Pausch also noted that while some members of the Cas14 nuclease family are technically the smallest Cas proteins that have been found to date — typically ranging from 500 amino acids to 800 amino acids in length compared to CasΦ's 700 to 800 amino acids — Cas14 does require additional RNA elements, such as a tracrRNA, in order to function, which CasΦ does not.
"In contrast to CasΦ, Cas14 proteins have not been shown to function as genome editing enzymes. The advantage of smaller Cas proteins over larger ones, such as Cas9 and Cpf1 (Cas12a), is the possibility to deliver smaller proteins for genome editing in living systems within compact viral vectors, such as the commonly used adeno-associated virus vector (AAV)," Pausch said. "Moreover, the hypercompact CasΦ would also allow for the codelivery of fusion proteins or other elements alongside the Cas protein within a single AAV to control the genome editing outcome. This has not been feasible prior to our study, as the large size of Cas9 required researchers to split up fusion proteins into several AAV vectors."
To investigate whether CasΦ could be used for human genome editing, they then performed a gene disruption assay using CasΦ coexpressed with a crRNA in HEK293 cells. They found that CasΦ-2 and CasΦ-3 induced targeted disruption of a genomically integrated enhanced green fluorescent protein (EGFP) gene — in one case, CasΦ-2 with an individual guide RNA was able to edit up to 33 percent of the cells, which is comparable to levels initially reported for Cas9, Cas12a, and CasX.
When they tested if CasΦ-2 could be delivered as ribonucleoproteins into plant protoplasts to edit the endogenous Arabidopsis thaliana PDS3 gene, the researchers found that the nuclease introduced primarily 8- to 10-base pair deletions, which was consistent with the cleavage pattern observed in vitro.
CasΦ's small size in combination with its minimal PAM requirement will be particularly advantageous for both vector-based delivery into cells and a wider range of targetable genomic sequences, the authors concluded. Further, its compact nature may make it particularly amenable to engineering and laboratory evolution to create new functionalities for genome manipulation.
When thinking about the nuclease's future potential in the clinic, Al-Shayed added, its origin from an environmental bacteriophage, as opposed to a pathogenic or human gut bacteria could also make it a better a better therapeutic tool.

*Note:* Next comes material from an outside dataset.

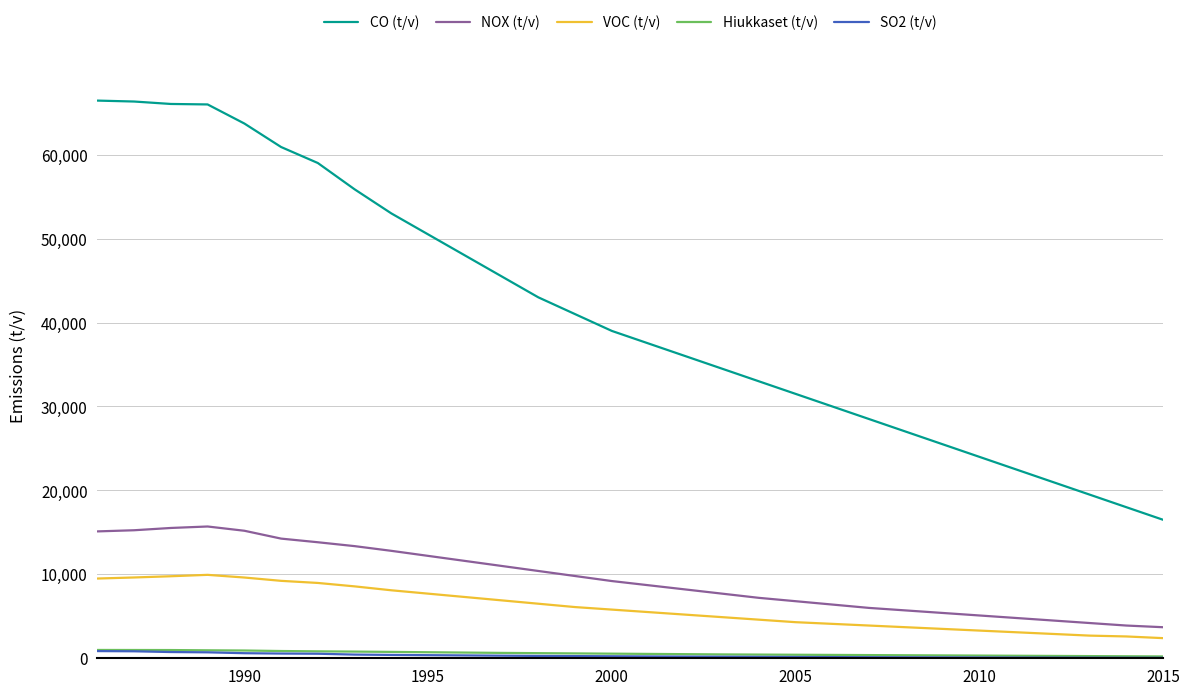

Which series has the widest spread of values?

CO (t/v)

"A patient would be less likely to have antibodies or a preexisting immune response against it as has been shown for the widely used Cas9," he said. "Its ability to cut single-stranded DNA in trans can also prove useful as a diagnostic tool."

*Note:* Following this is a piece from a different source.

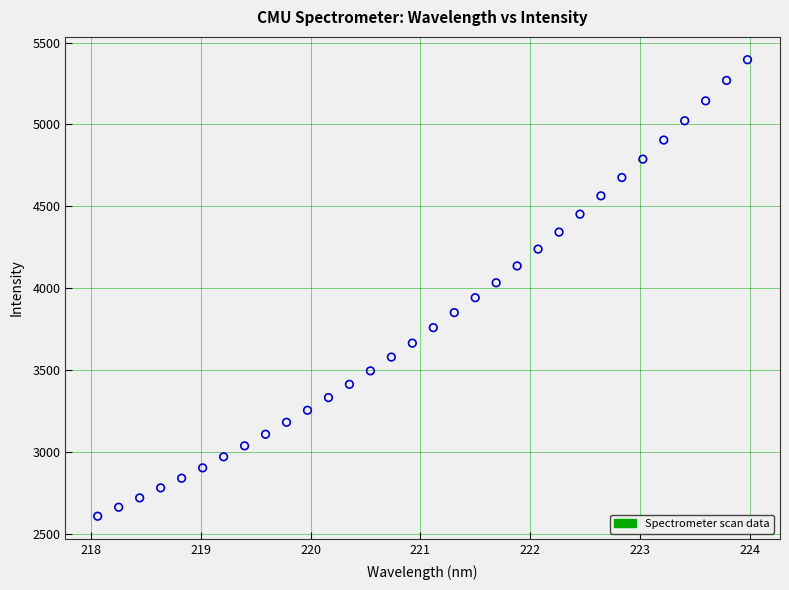

What is the range of X values (max minus min)?

5.9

Pausch and Al-Shayeb also noted that much work still remains to be done on the nuclease's functionality and possible applications. For example, its potential for off-target effects have yet to be tested.
"We are currently working on a set of experiments to further analyze the efficiency of CasΦ for different genome editing applications and we are really curious to see how well it performs in comparison to the already established genome editing tools," Pausch said.
Importantly, Al-Shayeb added, this research shows the potential of bacteriophage-origin Cas systems, and also illustrates how much is still unknown about the wider biology of CRISPR.
"Even with all our knowledge on bacteria and viruses so far, we are barely scratching the surface regarding what is out there," he said. "We are able to cultivate below 1 percent of the bacteria we know, and a small fraction of the viruses that infect that 1 percent. There is a lot to learn about the biology around us and what these entities can do."